Missouri Dept. of Transportation state bridge engineer Dennis Heckman says, "Our most successful effort on building bridges faster is giving flexibility to the contractor and incentive for the low bidder to get it done quickly." With an early-finish incentive of $40,000 per day, for example, Heckman says bridges that would have traditionally taken 90 days to construct were done in 19 days.

he Trillion-Dollar Question

But for all the improvements in systems to monitor, maintain and replace bridges, funding remains a thorny issue. The obsolete federal fuel-tax formula, the recently passed two-year federal re-authorization, a lack of political will to enact a miles-traveled fee for vehicles, public-private partnerships and design-build projects, infrastructure banks—all are now part of any policymaker's transportation lexicon.

Offering a scenario to policymakers, LePatner says, "Take 2,000 bridges out of the 8,000 [structurally deficient and fracture-critical bridges] and allocate $60 billion over two years to address them. One third comes back in the form of income taxes. One million jobs are created."

▶ _ACTIVITIES_
a – Answer from the bridge text:
(i) What early-finish incentive per day does Heckman give as an example?
(ii) What does the text say remains a thorny issue despite improved bridge systems?
(iii) How many jobs does LePatner's scenario say are created?
b – Supply what comes next in the bridge text, starting after its final sentence.
The listing after the bridge text plays no part in this work.

▶ _DATASET CONTENT_
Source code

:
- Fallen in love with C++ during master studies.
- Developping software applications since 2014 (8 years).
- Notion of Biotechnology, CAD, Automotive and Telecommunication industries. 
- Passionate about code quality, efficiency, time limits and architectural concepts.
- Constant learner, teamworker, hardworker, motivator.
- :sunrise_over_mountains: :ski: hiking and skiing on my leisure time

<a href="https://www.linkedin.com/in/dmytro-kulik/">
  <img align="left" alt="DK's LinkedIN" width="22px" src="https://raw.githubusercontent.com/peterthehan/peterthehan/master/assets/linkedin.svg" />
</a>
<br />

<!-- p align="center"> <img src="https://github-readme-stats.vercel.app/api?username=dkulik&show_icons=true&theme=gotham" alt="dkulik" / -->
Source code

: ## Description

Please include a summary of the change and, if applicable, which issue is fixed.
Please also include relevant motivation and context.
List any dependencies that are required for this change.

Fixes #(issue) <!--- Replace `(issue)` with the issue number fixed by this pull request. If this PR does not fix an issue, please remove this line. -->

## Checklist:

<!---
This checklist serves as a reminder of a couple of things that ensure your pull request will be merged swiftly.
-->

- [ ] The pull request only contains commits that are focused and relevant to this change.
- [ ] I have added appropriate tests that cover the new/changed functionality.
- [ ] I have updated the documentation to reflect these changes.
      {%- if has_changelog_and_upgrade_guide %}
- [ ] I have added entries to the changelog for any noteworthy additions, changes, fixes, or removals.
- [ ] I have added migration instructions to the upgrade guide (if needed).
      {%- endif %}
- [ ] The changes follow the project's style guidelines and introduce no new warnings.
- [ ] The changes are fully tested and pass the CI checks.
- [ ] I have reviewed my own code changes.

▶ _RESULTS_
a –
(i) $40,000 per day
(ii) Funding
(iii) One million

b –
Schwartz offers a specific New York City take on the user-fee model: a so-called equitable transportation formula that tolls the four untolled East River bridges and adds two tolled bicycle-pedestrian bridges. He says a quarter of the $40 billion raised in 30 years would go toward highway improvements, bus rapid transit from the suburbs and a truck-only expressway.

The Obama administration has pushed for some infrastructure improvements in the stimulus package and for more in the "We Can't Wait" program. The latter aims to streamline permitting processes for certain projects (see chart, p. 29). "That's great for these major projects. But at the end of day, who is pushing these?" says Tom Rademacher, chief executive officer of Flatiron Corp., referring to the politics involved.

That wariness of government toward infrastructure funding is a huge hurdle in making the case to the public. "We have to emphasize that this problem is solvable," says Peter Vanderzee, founder of the bridge- sensor firm LifeSpan Technologies. "But getting started requires building up the level of public trust with the unvarnished truth."

That truth includes making the public understand that funding infrastructure is about investment, not just about incurring debt. "Leaving our next generation with debt but with good infrastructure is preferable to it being the other way around," says Robert Dennison, former NYSDOT chief engineer.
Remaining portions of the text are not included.